We have a broken economy, we have relations with Arab and Muslim countries which are only now recovering from their lowest point ever, and we have a bunch of yahoos in the Republican party who are willing to exploit the tragedy of 9/11 and the two wars which followed to pay lip service to our military men and women in public while systemically trying to gut their benefits behind the scenes.

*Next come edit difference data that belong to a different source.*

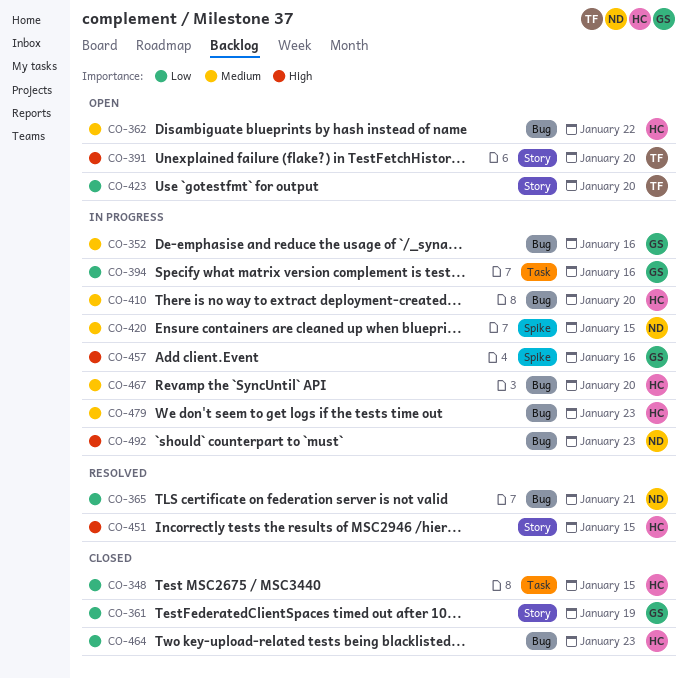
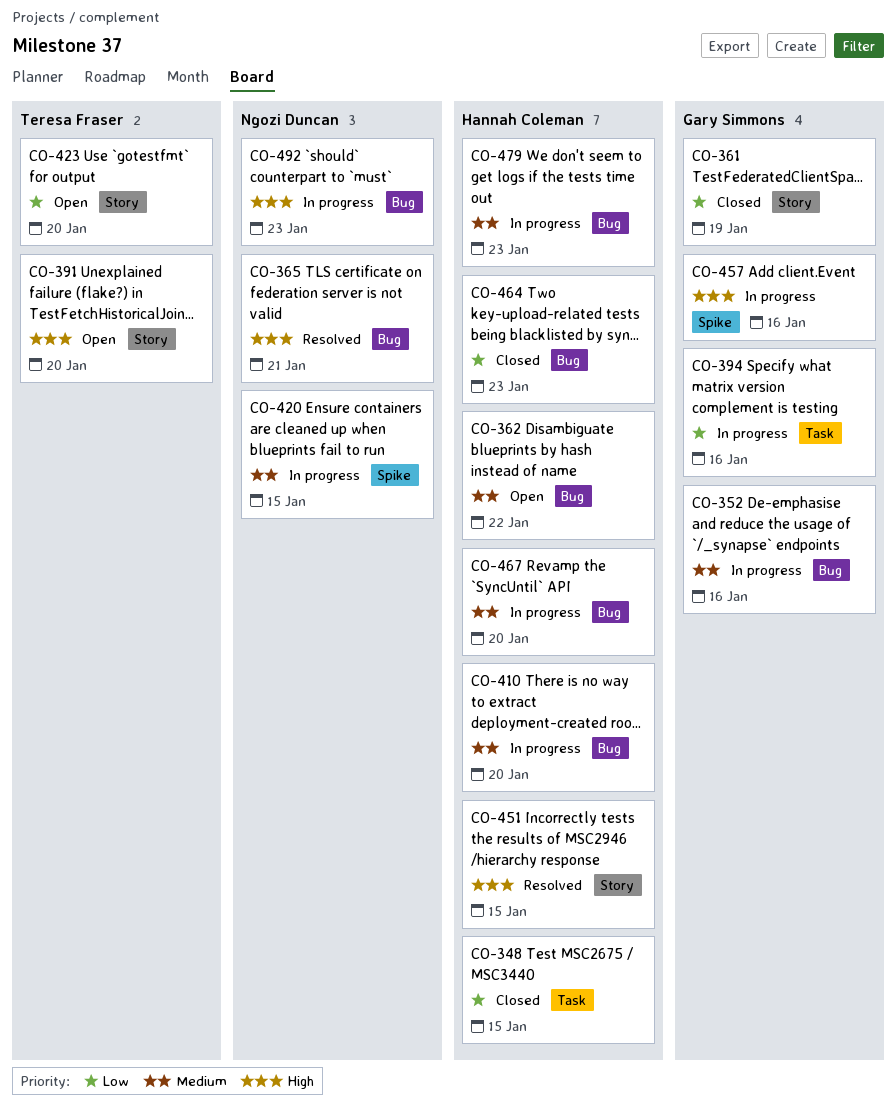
CO-365, priority: Low -> High

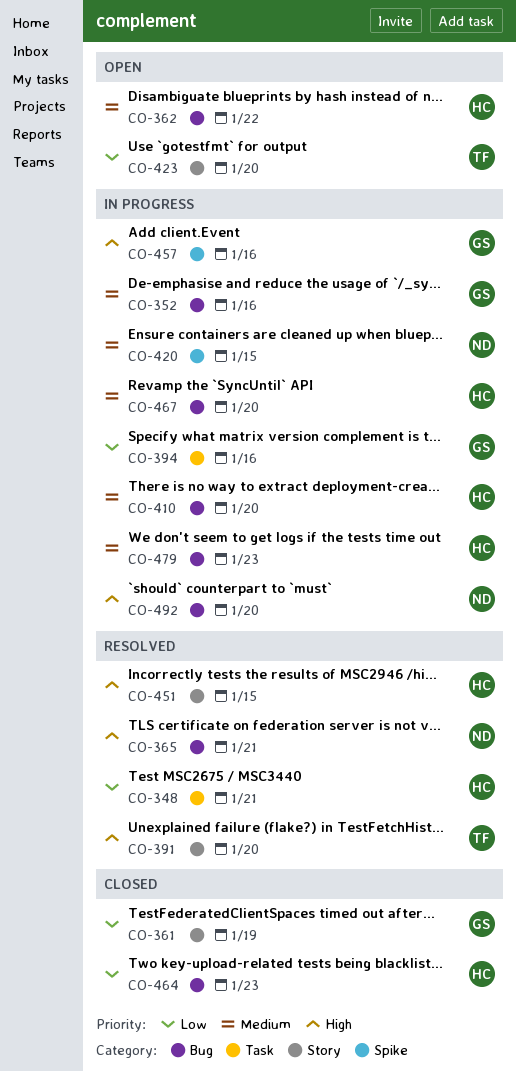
CO-348, status: Closed -> Resolved
CO-348, due: Jan 15 -> Jan 21
CO-391, status: Open -> Resolved
CO-492, due: Jan 23 -> Jan 20

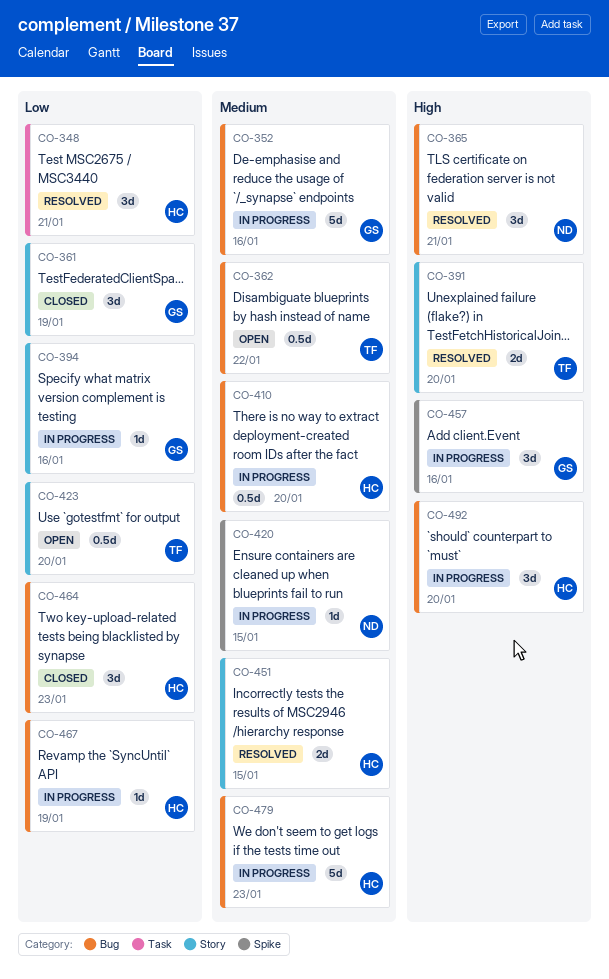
CO-362, owner: HC -> TF
CO-394, label: Task -> Story
CO-451, priority: High -> Medium
CO-467, priority: Medium -> Low
CO-467, due: Jan 20 -> Jan 19
CO-492, owner: ND -> HC

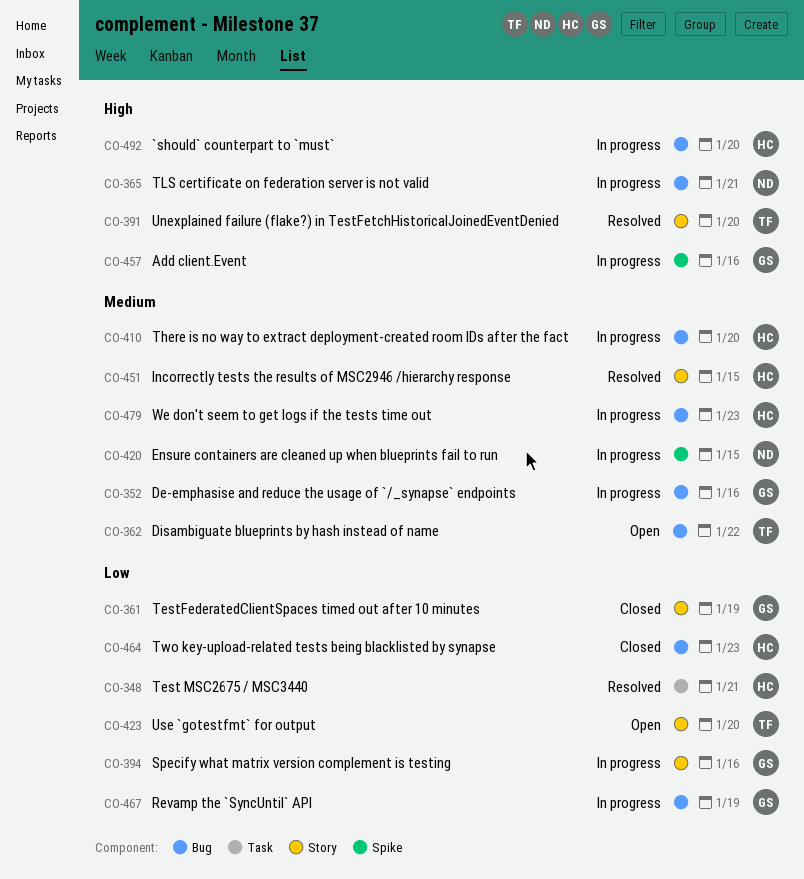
CO-365, status: Resolved -> In progress
CO-467, owner: HC -> GS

And the media has been just as craven in exploiting this tragedy. For the past month, Most of the major TV networks and nearly all the news networks have been trumpeting up their latest specials with regard to 9/11, yet offer little if any context on how this event has fractured our country and how the reaction to it has pervaded the national discourse. Even more maddening to me is the fact that, in the most economically challenging time in our lifetimes, when people are screaming for jobs, the news media is focusing on the spectacle of a tragedy which happened ten years ago while ignoring the tragedy currently unfolding before our very eyes today.
It was a little over a month ago that the GOP radicals in Congress held our country and the global economy hostage over the debt ceiling debacle, and a few GOP wackos, one of which is currently running for President, had the gall to tell the President that the debt ceiling didn't need to be raised, yet insisted that we find the money to pay for our troops, not realizing that refusing to raise the debt ceiling would cause all government functions to come to a screeching halt. Yet this ridiculous line of questioning was parroted all over Fox News and right wing radio.

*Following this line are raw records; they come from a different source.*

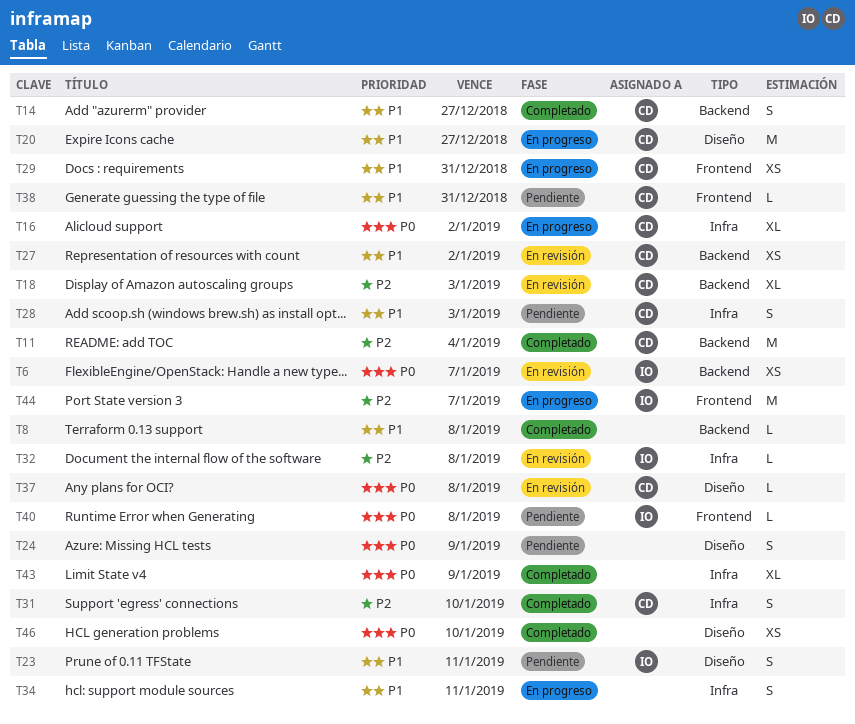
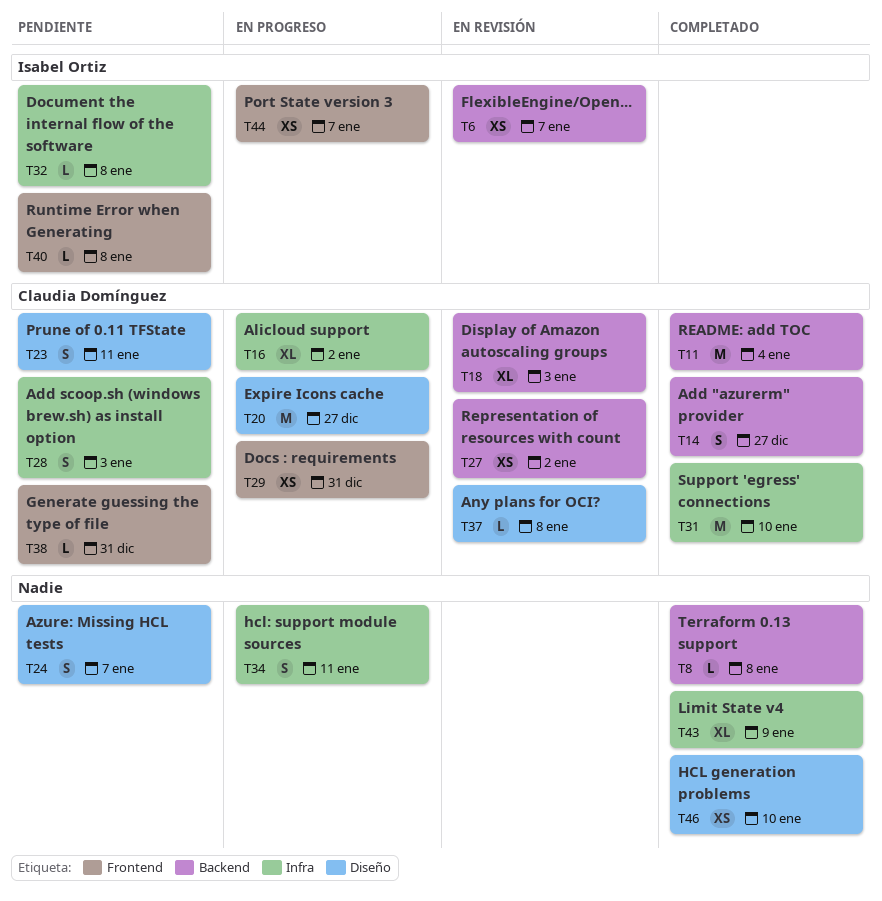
T23, owner: Isabel Ortiz -> Claudia Domínguez
T24, due: Jan 9 -> Jan 7
T31, estimate: S -> M
T32, status: En revisión -> Pendiente
T44, estimate: M -> XS

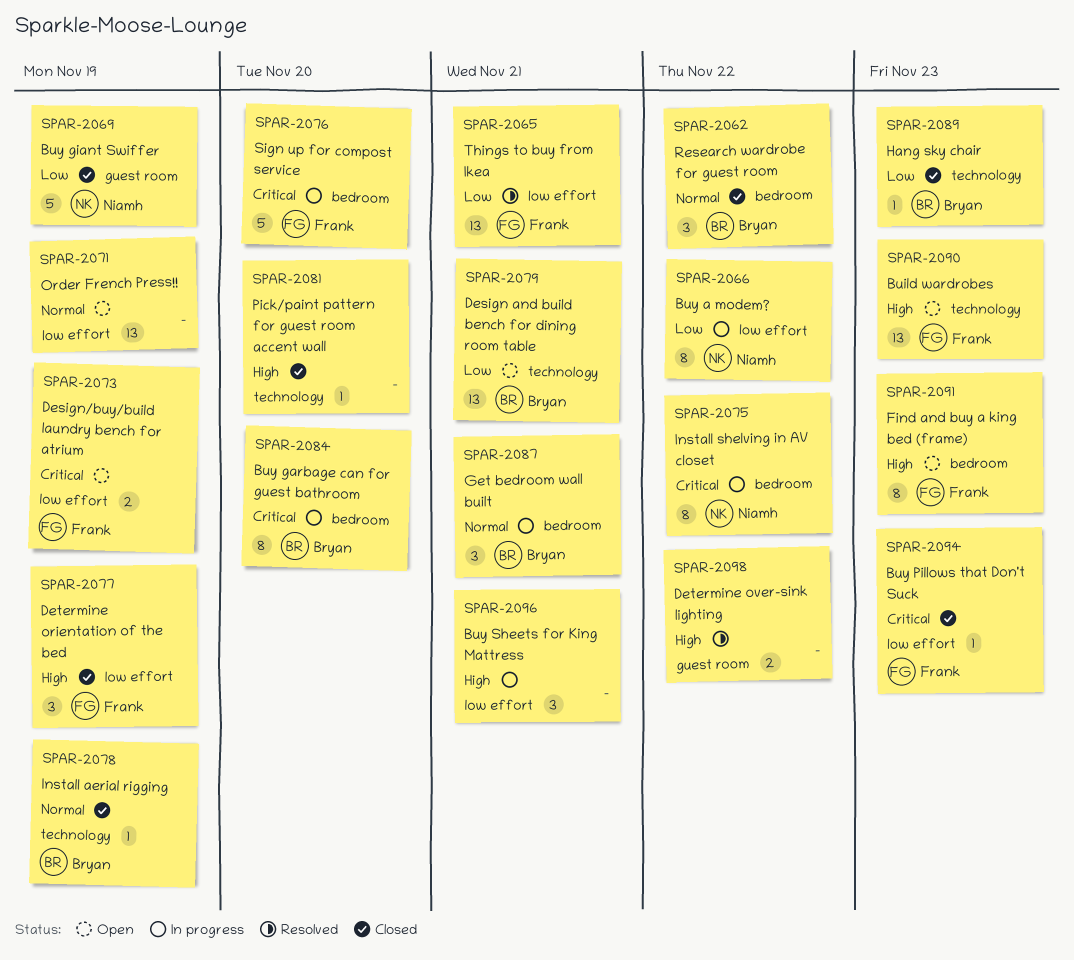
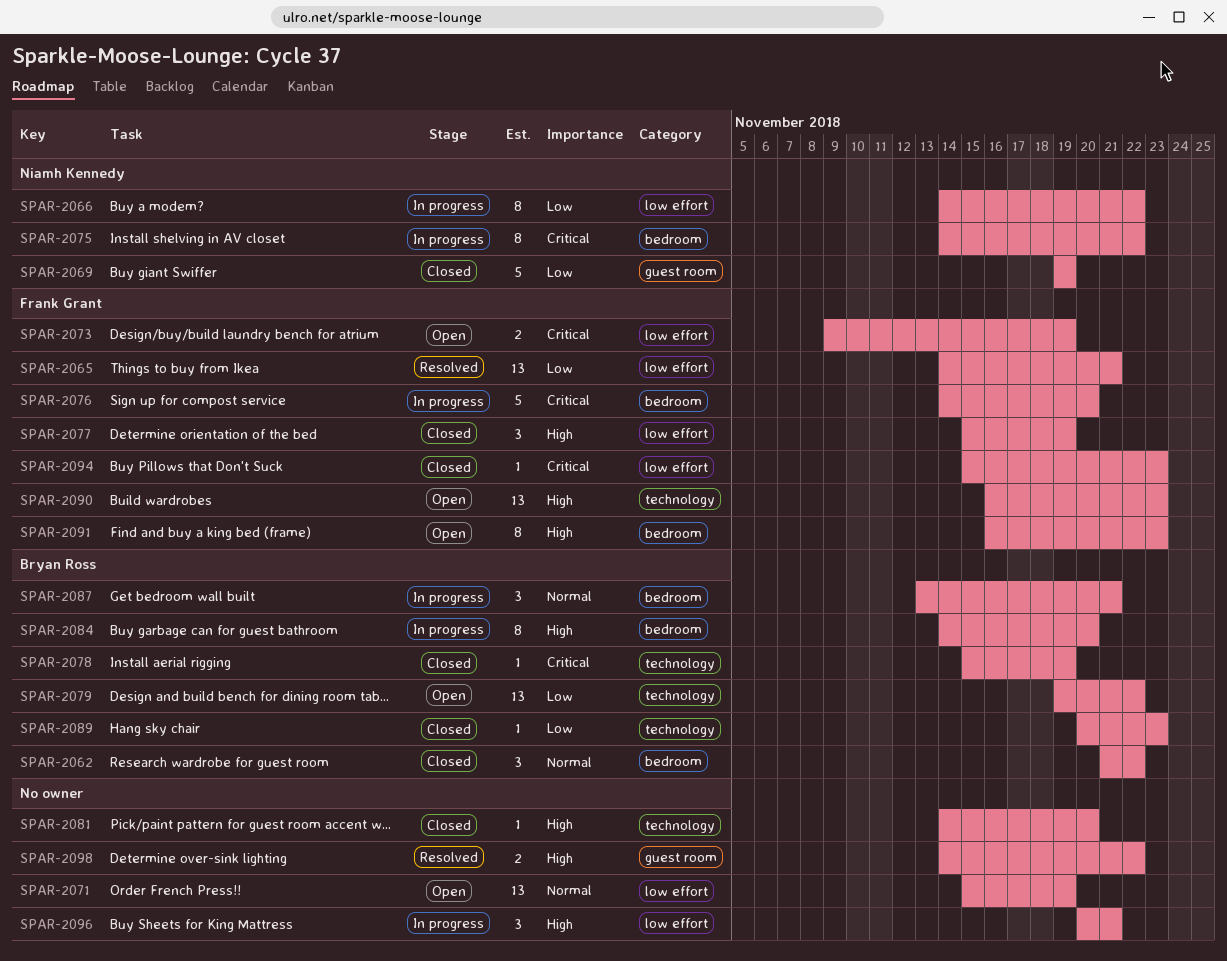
SPAR-2078, priority: Normal -> Critical
SPAR-2079, due: Nov 21 -> Nov 22
SPAR-2084, priority: Critical -> High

And another thing that irks me has been the way Major League Baseball and the NFL have used this tragedy to turn otherwise entertaining sports events into jingoistic faux-patriotic get-togethers. During playoff games, instead of singing "Take Me Out To the Ballgame" during the 7th inning stretch, we have been subjected to renditions of "God Bless America". While I don't have any qualms against that anthem itself, why can't they leave that to pre-game ceremonies? And when the national anthem is sung before NFL games, do we really need Navy and Air Force fighter planes flying by every time?

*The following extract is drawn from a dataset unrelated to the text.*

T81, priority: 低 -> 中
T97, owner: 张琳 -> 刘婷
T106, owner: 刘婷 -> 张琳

Now to some people, I will sound exactly like that "America hating, terrorist coddling traitor" the GOP loves to rail against, but I just want to be able to love my country without having to be force fed about it. Personally, I reflected a lot about the 9/11 attacks and their victims after the announcement of Osama Bin Laden's death by President Obama. I thought that was the most appropriate time to look back at what happened to us as a country, pray for the victims' families and survivors in that they found some peace in the final justice of that moment, and consider where we have been as a nation and how to move forward. If anything, I just want people to know they can still love their country yet not have to mindlessly follow what others tell you to do.